I'm one of life's planners. I'm organised and always have been. I used to be embarrassed about this (as a child, my family teased me for setting lots of rules for the games we played) but I now see my planning skills as a huge advantage and I try to exploit them to maximal benefit at work and at home. I'm ESTJ and proud!

The disadvantage of being a planner is that I find it hard to deal with chaos and spontaneity. I prepared, before going on maternity leave with my daughter, so that I wouldn't expect too much of myself. It was hard to let go of my routines but I positively embraced the freedom of my year as a SAHM and learned a lot from the experience. My mantra was: any day on which we all get dressed and eat is a good day!

The last two months have challenged me in many different ways. I'm dealing with the emotional response to bereavement and my physical recovery from giving birth. I have felt alarmingly unsettled, to the point that I haven't known how to think about the future. The baby I longed for, planned to conceive and carefully gestated was stillborn and we may never know why. The coming year was supposed to be a second year at home with my young family.

It has only been 8 weeks since my son was born, which isn't very long, but I've had a nagging feeling that I should be doing something. I have imagined a question mark hanging over me - who am I now and where do I go from here? The bereavement pack we were given at the hospital contained some excellent advice: don't make any big decisions for at least a year. However, I need focus and cerebral challenge, I can't just sit at home all day, watching daytime TV, knitting and convalescing. My GP is right - I need to get out of the house and find social things to do to fill my time until I am fit to return to work.

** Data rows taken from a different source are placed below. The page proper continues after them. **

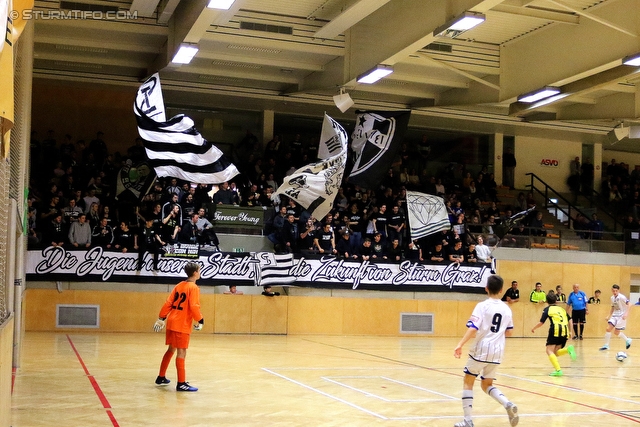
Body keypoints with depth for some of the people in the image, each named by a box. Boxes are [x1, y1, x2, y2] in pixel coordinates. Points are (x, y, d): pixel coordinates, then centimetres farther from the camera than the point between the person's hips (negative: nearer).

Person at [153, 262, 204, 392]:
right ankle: (181, 384, -5)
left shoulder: (179, 285, 12)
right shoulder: (193, 287, -10)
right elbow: (194, 306, -19)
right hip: (182, 325, -8)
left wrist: (161, 318, 14)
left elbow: (168, 303, 11)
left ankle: (161, 377, 28)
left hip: (171, 322, 8)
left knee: (171, 350, 19)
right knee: (181, 352, -6)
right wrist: (200, 320, -8)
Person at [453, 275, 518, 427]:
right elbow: (509, 332, 16)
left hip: (481, 350, -5)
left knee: (468, 382, 10)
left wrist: (460, 344, -18)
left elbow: (473, 329, -19)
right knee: (487, 385, 19)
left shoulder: (482, 306, -8)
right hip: (497, 352, 5)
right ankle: (508, 404, -7)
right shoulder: (507, 309, 7)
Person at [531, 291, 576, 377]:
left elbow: (541, 322, 3)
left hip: (555, 330, -5)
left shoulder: (547, 309, 9)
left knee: (549, 351, -1)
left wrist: (533, 328, 18)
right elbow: (570, 320, 20)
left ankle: (558, 370, -19)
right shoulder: (561, 309, 25)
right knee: (555, 353, 14)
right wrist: (570, 331, 26)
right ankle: (568, 349, -15)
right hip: (565, 331, 5)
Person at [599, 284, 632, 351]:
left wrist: (626, 313, -31)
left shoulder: (622, 297, -14)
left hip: (621, 316, -6)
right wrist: (609, 316, 18)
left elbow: (628, 305, -20)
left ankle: (627, 340, 21)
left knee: (616, 332, -4)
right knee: (608, 328, -9)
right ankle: (606, 345, -1)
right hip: (615, 315, 6)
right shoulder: (612, 298, 9)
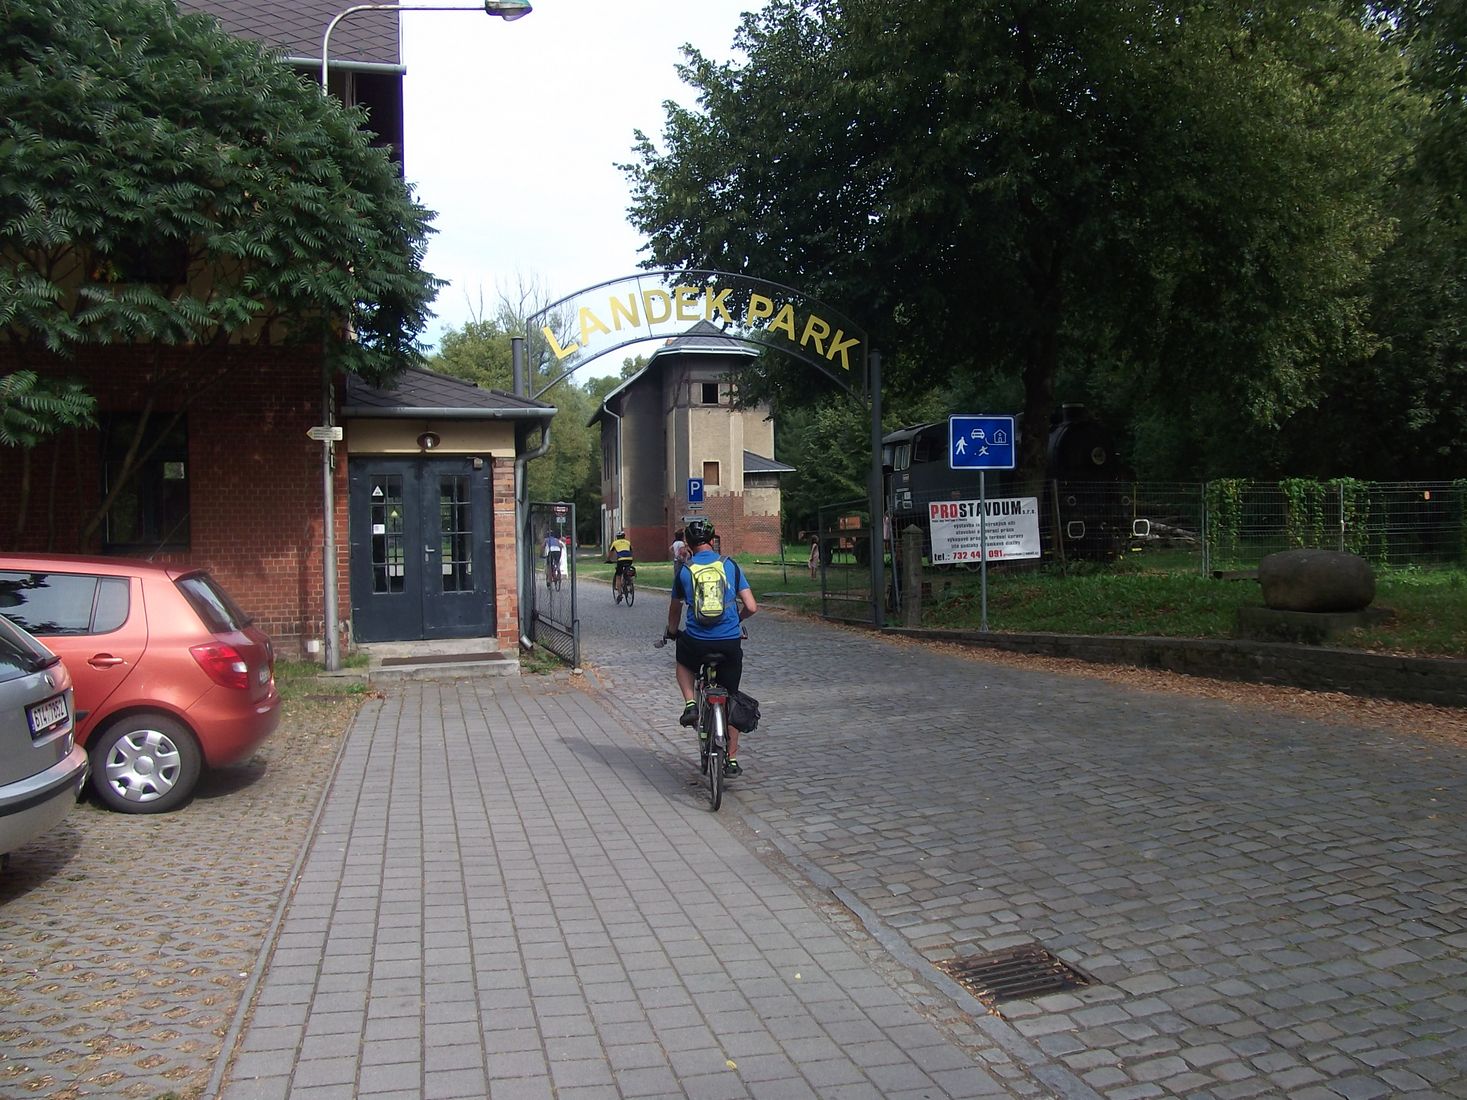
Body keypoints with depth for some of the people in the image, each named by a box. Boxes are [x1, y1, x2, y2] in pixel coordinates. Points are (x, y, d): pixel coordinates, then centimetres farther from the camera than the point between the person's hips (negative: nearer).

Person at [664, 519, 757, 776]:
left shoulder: (684, 570, 3)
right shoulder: (730, 565, 2)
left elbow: (675, 609, 18)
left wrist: (672, 631, 38)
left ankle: (690, 704, 11)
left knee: (683, 663, 35)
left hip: (696, 642, 0)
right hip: (730, 642, 1)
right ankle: (732, 759, 19)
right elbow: (751, 607, 0)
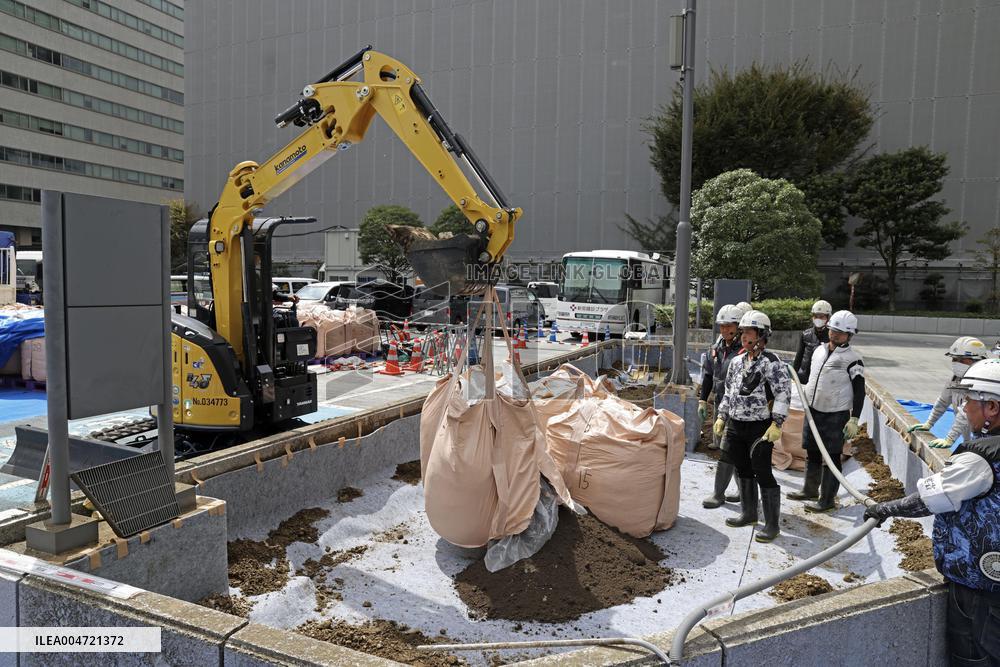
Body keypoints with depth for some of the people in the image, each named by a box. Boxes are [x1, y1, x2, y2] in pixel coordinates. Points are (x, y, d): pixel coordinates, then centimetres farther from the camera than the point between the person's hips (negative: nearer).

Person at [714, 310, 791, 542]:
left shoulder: (771, 362, -13)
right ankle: (748, 514, 32)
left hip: (760, 428, -7)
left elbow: (783, 395, -16)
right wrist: (721, 417, 16)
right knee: (743, 471, 16)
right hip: (736, 426, 7)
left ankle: (772, 525, 9)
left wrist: (776, 424, -20)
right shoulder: (737, 361, 9)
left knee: (763, 474, -2)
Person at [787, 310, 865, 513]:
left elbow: (859, 392, -11)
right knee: (812, 453, 18)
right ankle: (810, 490, 34)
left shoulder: (853, 359, -11)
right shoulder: (819, 350, 9)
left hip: (835, 415, -7)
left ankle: (828, 500, 10)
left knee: (832, 458, 2)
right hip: (813, 411, 7)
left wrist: (854, 419, -15)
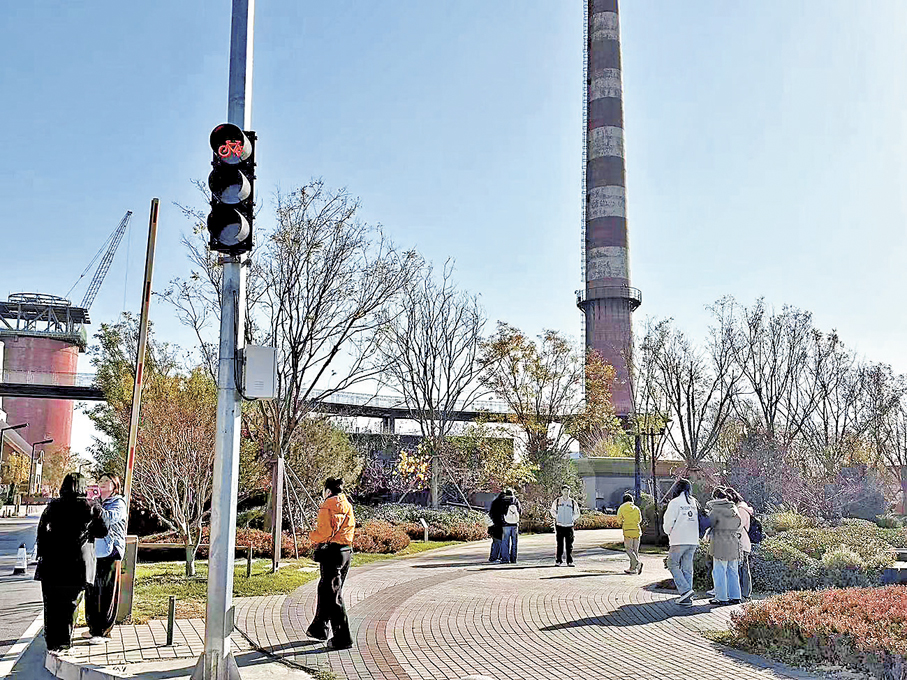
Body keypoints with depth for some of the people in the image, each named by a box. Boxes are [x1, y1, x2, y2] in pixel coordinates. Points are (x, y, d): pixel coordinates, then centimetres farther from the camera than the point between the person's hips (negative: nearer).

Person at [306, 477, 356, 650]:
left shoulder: (328, 505, -11)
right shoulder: (347, 505, 15)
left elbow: (325, 531, -18)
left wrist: (313, 537, 2)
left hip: (332, 551, -9)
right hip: (347, 550, 9)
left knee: (333, 596, -4)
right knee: (325, 589, 22)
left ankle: (343, 638, -5)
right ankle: (319, 628, 35)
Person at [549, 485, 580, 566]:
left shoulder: (573, 502, 4)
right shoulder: (557, 501, 3)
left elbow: (577, 513, 14)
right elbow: (552, 510, 15)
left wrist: (572, 519, 2)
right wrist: (556, 517, 4)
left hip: (569, 526, 0)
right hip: (559, 526, 0)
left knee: (569, 545, 2)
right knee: (560, 545, 0)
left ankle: (570, 561, 9)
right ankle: (558, 561, 6)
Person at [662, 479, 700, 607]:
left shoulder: (675, 502, -7)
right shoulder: (694, 503, 10)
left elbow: (668, 523, -6)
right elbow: (698, 521, 10)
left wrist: (669, 533, 13)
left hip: (679, 540, -6)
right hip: (693, 540, 6)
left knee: (672, 564, 6)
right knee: (687, 568, 9)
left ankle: (685, 590, -8)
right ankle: (687, 598, 9)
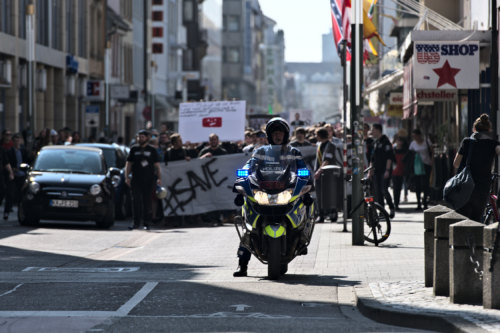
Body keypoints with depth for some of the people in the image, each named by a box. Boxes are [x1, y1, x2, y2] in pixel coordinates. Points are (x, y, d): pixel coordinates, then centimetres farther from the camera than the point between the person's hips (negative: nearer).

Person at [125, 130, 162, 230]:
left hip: (149, 179, -1)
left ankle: (147, 223, 8)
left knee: (147, 201, 1)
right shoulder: (134, 149, 10)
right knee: (136, 201, -4)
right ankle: (136, 222, 0)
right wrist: (127, 177, 2)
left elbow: (157, 165, 7)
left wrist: (159, 178, -4)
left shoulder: (152, 150, 7)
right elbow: (128, 164, 12)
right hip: (136, 179, 1)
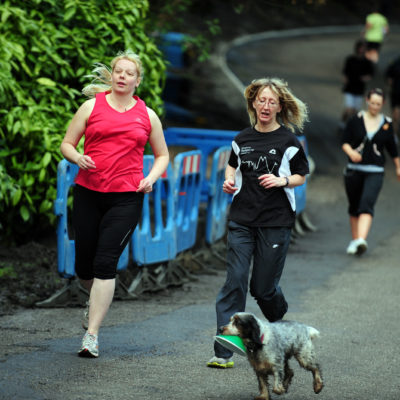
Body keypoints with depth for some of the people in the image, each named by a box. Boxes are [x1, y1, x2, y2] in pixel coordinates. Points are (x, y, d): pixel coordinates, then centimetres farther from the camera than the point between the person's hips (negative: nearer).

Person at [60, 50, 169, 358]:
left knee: (105, 262, -13)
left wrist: (151, 178, 1)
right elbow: (67, 144, 9)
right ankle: (98, 297, 42)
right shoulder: (92, 106, 6)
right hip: (88, 193, 1)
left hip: (126, 197, -1)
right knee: (84, 266, 5)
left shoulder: (147, 116, 9)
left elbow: (162, 155, 20)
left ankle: (92, 334, -10)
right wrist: (78, 158, -13)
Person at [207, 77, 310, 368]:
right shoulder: (243, 139, 8)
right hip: (242, 220, 2)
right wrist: (229, 181, 4)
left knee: (263, 286, 3)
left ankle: (279, 324, 38)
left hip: (276, 221, -2)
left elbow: (301, 177, 5)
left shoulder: (288, 140, -1)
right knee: (235, 281, -8)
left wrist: (281, 181, -14)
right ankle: (224, 352, -11)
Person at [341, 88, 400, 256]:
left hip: (375, 172, -1)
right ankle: (354, 240, 24)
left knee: (367, 204, -19)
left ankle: (361, 240, -34)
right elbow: (345, 142, 0)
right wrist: (351, 152, -21)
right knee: (354, 207, 10)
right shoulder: (356, 120, 1)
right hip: (354, 170, 1)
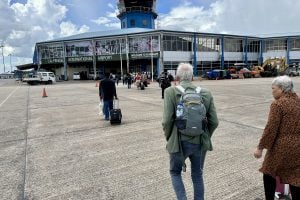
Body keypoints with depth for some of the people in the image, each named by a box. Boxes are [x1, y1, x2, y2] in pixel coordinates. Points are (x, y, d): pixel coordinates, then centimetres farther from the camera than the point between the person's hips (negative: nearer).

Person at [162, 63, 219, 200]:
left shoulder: (171, 92, -11)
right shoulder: (206, 93, -2)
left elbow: (167, 120, -16)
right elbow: (214, 122, -2)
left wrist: (169, 138, 1)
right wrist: (205, 137, 14)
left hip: (179, 142, -3)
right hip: (200, 143, 3)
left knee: (175, 172, 24)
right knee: (197, 175, 24)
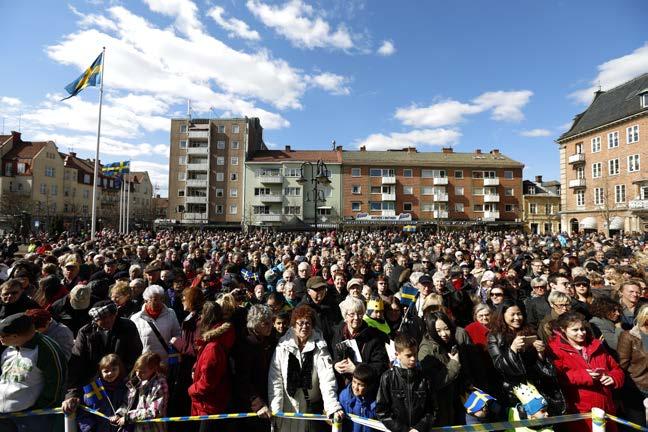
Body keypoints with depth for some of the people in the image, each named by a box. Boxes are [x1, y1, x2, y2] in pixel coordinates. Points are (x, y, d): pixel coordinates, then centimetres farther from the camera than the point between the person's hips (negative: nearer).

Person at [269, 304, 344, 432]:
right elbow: (275, 380, -7)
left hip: (312, 408, 0)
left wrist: (333, 407, -28)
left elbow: (327, 379, -16)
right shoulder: (282, 347, -8)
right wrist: (275, 410, -12)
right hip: (287, 409, 0)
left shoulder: (319, 347, -9)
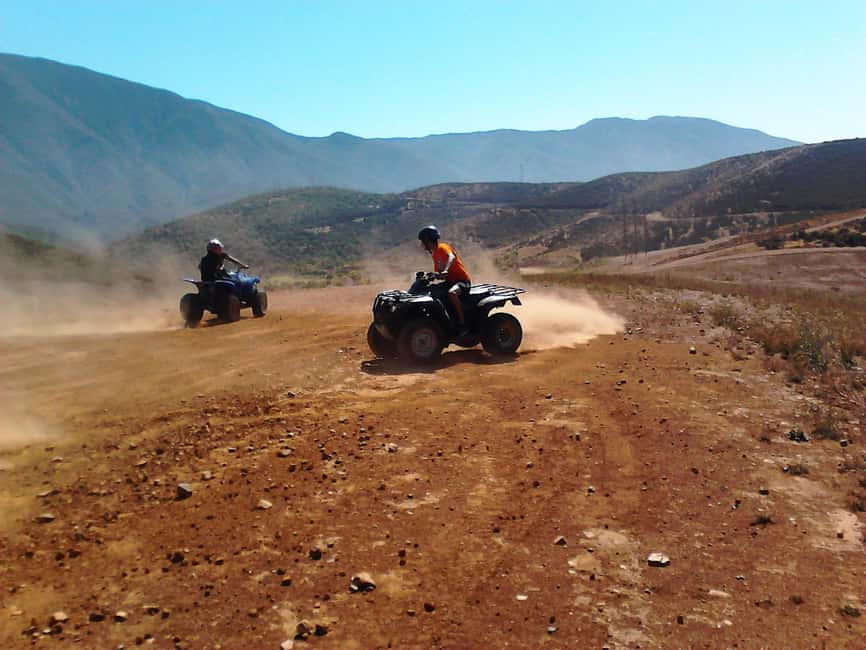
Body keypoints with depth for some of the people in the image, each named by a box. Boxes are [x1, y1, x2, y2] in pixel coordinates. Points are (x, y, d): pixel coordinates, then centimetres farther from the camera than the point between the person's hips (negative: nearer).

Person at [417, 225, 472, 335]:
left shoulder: (442, 247, -11)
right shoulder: (435, 254, 16)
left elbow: (451, 257, -34)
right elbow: (437, 273, 23)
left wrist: (445, 271, -50)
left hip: (462, 280, -10)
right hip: (450, 282, 10)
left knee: (451, 293, -39)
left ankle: (462, 325, -35)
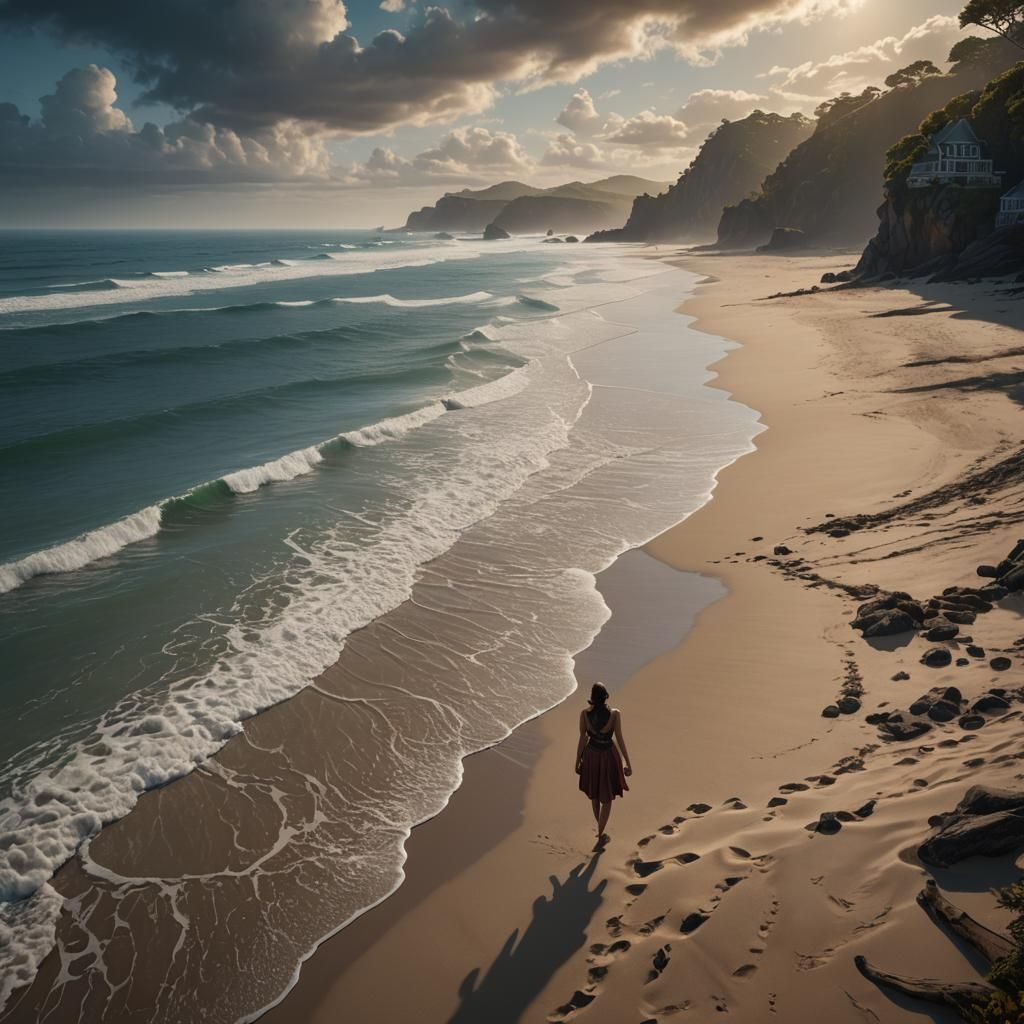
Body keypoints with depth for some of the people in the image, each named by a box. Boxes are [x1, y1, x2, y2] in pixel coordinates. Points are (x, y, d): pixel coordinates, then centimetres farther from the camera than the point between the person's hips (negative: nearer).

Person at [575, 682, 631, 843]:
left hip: (591, 756, 2)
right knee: (607, 797, 18)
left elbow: (582, 739, -11)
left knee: (595, 793, 26)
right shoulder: (615, 713, -24)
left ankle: (601, 828, 41)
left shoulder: (584, 714, -20)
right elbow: (620, 740, -17)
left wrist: (577, 761, 4)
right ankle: (601, 834, 21)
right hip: (609, 757, -2)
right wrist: (628, 764, -6)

Thankfully, over the last couple of days, I have started to feel calmer and less panicky. Perhaps that is the benefit of finally getting a good night's sleep? I can still work towards some of my goals but more flexibly and in a different order. I can make new plans; some of them may come to fruition. Most importantly, I don't have to rush into anything. I'm suppressing my J.

Although I don't make New Year resolutions, I am resolved to give myself a bit of a break this year. I need to adjust to the 'new me' and take time to enjoy the family I have.